### Exercise details
Write out the entries below word for word, beginning with the line that contains "Mención en Pedagogía Terapéutica en La Rioja" and ending with the line that contains "Mención en Audición y Lenguaje en León". Include both of those lines.

### Input for this task
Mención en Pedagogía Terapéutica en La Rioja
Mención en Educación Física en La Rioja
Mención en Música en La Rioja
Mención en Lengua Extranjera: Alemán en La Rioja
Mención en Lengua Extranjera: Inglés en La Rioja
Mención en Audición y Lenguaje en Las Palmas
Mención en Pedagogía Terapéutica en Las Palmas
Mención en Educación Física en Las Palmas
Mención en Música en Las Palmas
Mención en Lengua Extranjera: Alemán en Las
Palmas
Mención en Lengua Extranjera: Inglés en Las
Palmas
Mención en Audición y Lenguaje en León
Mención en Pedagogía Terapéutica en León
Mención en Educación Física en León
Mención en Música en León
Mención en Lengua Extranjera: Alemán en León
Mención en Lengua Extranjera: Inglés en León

* * *

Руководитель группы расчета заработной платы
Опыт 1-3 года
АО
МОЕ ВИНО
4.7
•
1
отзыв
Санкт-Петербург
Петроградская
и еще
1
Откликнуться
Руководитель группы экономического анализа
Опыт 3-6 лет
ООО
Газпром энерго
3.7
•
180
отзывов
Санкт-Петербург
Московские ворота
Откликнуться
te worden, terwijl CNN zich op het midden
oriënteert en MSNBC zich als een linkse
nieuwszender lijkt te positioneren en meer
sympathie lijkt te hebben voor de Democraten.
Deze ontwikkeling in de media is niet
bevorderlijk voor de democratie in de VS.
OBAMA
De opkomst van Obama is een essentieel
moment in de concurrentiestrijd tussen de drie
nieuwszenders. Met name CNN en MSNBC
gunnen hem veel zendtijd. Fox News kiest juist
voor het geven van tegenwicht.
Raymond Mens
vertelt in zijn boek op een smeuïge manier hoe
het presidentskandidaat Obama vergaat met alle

### Result for this task
Mención en Pedagogía Terapéutica en La Rioja
Mención en Educación Física en La Rioja
Mención en Música en La Rioja
Mención en Lengua Extranjera: Alemán en La Rioja
Mención en Lengua Extranjera: Inglés en La Rioja
Mención en Audición y Lenguaje en Las Palmas
Mención en Pedagogía Terapéutica en Las Palmas
Mención en Educación Física en Las Palmas
Mención en Música en Las Palmas
Mención en Lengua Extranjera: Alemán en Las
Palmas
Mención en Lengua Extranjera: Inglés en Las
Palmas
Mención en Audición y Lenguaje en León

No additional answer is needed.